Some additional statistics from the Memorial Hermann Red Duke Trauma Institute injury prevention team include:
- On average, 75 percent of all pediatric drownings occur during the summer months.
- In 2015, 90 percent of all drowning patients were children; nearly 75 percent were under the age of five.
- In 2015, eight out of every 10 drownings occurred in a swimming pool. Other locations include bayous, creeks, lakes, oceans and bathtubs.
Remember these tips when going for a swim:
- Designate an adult whose responsibility is to watch kids in or around the water.
- Stay within arm’s length of toddlers and children who can’t swim well. Many tragic pool accidents can happen in just a few minutes when these children are unsupervised.
- Put a safety gate around your pool with a lock for when it isn’t in use. Remove any toys from the pool that children may be tempted to reach for.
- Note and obey when diving is not permitted. Diving into a pool that is not deep enough can have permanent consequences.
Summer is one of the most popular times for grilling, but there are some important injury prevention tips to keep in mind while prepping those burgers and hot dogs:
- Avoid cleaning your grill with a wire brush. The bristles can break off and get cooked into the food. If ingested, the bristles can cause serious internal injury.
- Use grilling gloves and long utensils to avoid getting your hands too close to the heat.

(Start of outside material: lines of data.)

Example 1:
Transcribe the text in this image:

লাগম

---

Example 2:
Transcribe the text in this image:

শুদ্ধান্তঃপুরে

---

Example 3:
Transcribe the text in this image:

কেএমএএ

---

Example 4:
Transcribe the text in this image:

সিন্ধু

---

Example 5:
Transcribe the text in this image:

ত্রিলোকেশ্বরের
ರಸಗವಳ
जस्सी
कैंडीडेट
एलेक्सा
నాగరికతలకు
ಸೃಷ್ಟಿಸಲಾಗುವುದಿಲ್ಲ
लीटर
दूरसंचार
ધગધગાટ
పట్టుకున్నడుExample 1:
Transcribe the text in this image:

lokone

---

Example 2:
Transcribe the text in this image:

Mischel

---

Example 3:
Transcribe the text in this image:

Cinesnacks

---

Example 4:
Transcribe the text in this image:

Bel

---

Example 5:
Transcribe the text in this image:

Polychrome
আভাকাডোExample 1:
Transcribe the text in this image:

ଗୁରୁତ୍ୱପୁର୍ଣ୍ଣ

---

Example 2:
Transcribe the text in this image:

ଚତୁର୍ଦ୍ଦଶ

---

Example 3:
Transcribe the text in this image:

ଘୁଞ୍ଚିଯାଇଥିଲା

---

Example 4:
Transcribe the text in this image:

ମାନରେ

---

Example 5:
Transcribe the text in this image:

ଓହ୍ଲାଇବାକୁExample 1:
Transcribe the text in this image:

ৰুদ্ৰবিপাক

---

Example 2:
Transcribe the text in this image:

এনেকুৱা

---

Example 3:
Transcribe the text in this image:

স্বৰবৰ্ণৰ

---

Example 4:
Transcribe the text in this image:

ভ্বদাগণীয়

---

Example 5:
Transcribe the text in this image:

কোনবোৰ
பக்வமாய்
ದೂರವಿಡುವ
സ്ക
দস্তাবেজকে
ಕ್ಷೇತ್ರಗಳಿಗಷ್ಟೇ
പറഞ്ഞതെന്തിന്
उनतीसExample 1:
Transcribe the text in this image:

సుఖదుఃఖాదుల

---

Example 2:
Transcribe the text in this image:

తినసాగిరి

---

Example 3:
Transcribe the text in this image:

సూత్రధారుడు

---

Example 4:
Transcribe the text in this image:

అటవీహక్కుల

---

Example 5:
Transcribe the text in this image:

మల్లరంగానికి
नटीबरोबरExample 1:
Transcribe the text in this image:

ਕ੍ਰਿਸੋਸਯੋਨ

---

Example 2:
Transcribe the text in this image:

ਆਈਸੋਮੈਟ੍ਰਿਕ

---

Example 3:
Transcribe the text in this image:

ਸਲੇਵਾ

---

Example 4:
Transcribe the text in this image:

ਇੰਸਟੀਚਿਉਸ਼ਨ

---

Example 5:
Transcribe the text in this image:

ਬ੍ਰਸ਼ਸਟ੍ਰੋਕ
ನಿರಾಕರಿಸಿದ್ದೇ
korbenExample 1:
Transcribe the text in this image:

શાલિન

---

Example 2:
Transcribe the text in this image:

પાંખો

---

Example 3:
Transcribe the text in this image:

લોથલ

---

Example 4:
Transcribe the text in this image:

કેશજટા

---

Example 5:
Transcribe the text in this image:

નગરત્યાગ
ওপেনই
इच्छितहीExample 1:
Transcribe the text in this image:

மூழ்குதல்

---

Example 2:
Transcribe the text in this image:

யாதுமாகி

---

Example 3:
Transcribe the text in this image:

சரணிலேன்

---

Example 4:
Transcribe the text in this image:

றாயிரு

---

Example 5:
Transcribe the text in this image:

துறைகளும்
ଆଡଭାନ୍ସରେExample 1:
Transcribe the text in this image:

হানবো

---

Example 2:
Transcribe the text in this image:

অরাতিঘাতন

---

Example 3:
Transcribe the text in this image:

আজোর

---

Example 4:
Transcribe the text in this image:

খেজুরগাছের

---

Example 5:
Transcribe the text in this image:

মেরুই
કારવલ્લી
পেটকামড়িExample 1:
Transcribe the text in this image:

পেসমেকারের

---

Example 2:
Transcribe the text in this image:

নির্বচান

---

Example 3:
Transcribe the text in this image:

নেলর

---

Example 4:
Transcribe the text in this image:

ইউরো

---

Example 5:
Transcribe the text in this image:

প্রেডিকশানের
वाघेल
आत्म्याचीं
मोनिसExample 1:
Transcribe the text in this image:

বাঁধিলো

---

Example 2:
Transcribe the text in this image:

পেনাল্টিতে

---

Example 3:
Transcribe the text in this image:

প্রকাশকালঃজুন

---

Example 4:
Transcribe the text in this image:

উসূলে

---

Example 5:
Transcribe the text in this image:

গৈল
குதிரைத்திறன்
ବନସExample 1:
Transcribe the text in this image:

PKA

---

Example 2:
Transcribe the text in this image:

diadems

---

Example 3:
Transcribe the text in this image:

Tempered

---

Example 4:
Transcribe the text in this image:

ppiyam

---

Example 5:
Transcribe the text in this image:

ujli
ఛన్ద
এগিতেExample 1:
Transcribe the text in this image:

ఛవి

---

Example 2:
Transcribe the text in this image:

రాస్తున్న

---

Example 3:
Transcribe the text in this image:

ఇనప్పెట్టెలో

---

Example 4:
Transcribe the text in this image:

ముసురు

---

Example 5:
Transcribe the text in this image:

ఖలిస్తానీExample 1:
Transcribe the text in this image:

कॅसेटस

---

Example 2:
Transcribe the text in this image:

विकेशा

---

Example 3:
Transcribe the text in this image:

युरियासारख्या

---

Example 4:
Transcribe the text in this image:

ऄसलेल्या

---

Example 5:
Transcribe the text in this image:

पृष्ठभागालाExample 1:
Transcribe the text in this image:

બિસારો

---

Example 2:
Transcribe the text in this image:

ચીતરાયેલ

- Keep children and pets a safe distance from the grill at all times. Keep in mind that the grill remains hot for a long time after cooking.
Other Safety Tips
- Biking: Family bike rides are a popular and fun activity during the summer. Always wear a helmet and replace helmets that have any cracks or damage to them. If riding your bike in the dark, wear light or reflective clothing so motorists can see you.
- Golf Carts: Golf can be a popular way to spend extracurricular time during the summer. Many people don’t realize that golf carts can pose many of the same risks as other motor vehicles. Make sure to only carry as many passengers as there are seats, and don’t allow standing on the back platform. Reduce speed when making turns – turning a golf cart at 11 mph is fast enough to throw a passenger out of the moving cart. Never operate a golf cart under the influence of drugs or alcohol.

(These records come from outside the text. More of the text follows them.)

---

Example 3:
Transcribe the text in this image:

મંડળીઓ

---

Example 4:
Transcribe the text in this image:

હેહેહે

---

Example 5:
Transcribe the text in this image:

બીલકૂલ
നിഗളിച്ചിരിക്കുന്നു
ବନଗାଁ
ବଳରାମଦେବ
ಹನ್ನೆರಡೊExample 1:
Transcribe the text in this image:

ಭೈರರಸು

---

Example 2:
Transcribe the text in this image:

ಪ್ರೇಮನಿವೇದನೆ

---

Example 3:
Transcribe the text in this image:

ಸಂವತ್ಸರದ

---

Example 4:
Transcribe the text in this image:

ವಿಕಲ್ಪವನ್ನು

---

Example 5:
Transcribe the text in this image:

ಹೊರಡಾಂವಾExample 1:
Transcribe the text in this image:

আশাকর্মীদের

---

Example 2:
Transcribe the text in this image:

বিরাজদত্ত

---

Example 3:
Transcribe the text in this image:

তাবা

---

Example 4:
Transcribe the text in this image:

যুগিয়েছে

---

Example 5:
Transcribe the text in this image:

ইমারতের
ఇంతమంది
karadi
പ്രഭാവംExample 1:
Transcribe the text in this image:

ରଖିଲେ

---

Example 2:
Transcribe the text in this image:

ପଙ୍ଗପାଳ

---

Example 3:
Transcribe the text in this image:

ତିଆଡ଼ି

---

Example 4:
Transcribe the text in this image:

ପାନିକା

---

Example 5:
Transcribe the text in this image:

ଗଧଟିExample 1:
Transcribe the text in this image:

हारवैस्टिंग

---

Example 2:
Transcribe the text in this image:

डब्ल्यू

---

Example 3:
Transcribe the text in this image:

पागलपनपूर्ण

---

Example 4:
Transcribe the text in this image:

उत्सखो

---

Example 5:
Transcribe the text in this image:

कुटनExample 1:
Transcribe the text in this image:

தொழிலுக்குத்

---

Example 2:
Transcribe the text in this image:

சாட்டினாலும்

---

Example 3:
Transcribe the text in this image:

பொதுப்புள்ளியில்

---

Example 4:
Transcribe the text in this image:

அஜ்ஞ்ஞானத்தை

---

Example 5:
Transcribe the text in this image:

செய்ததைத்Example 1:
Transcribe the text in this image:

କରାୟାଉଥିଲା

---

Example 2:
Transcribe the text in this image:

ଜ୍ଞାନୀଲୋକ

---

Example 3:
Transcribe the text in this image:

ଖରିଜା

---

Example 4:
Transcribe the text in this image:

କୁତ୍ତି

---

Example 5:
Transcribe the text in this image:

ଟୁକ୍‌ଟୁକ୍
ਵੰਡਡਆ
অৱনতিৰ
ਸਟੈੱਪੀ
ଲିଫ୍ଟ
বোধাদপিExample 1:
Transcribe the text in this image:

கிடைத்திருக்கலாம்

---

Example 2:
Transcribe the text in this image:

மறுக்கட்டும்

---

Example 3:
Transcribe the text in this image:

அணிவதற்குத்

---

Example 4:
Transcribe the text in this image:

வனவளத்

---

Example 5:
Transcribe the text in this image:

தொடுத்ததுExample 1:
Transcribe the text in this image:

- Wildlife: Snake and insect bites are more common during the summer months. A lot of families will be going camping or spending time in areas with more wildlife. Watch where you place your hands and feet when near high grass where snakes could be hiding. Avoid any contact with wild or stray animals. Wear long pants or sleeves to avoid biting or stinging insects. Use repellents to protect against mosquito bites. It’s best to treat your clothing AND any exposed skin, and to reapply per the manufacturer’s recommendations. In addition to using mosquito repellents, you should make sure your windows and door screens are closed and repaired.
- Road Trips: As always, safe driving is important during any time of year. Make sure all passengers are wearing their seat belts and you should set the example by wearing yours. Make stops during trips in order to take a group stretch, eat a snack or change drivers in case you’re feeling drowsy. Check your phone during the breaks so you can resist the urge to check the phone while driving. And of course, never drink and drive.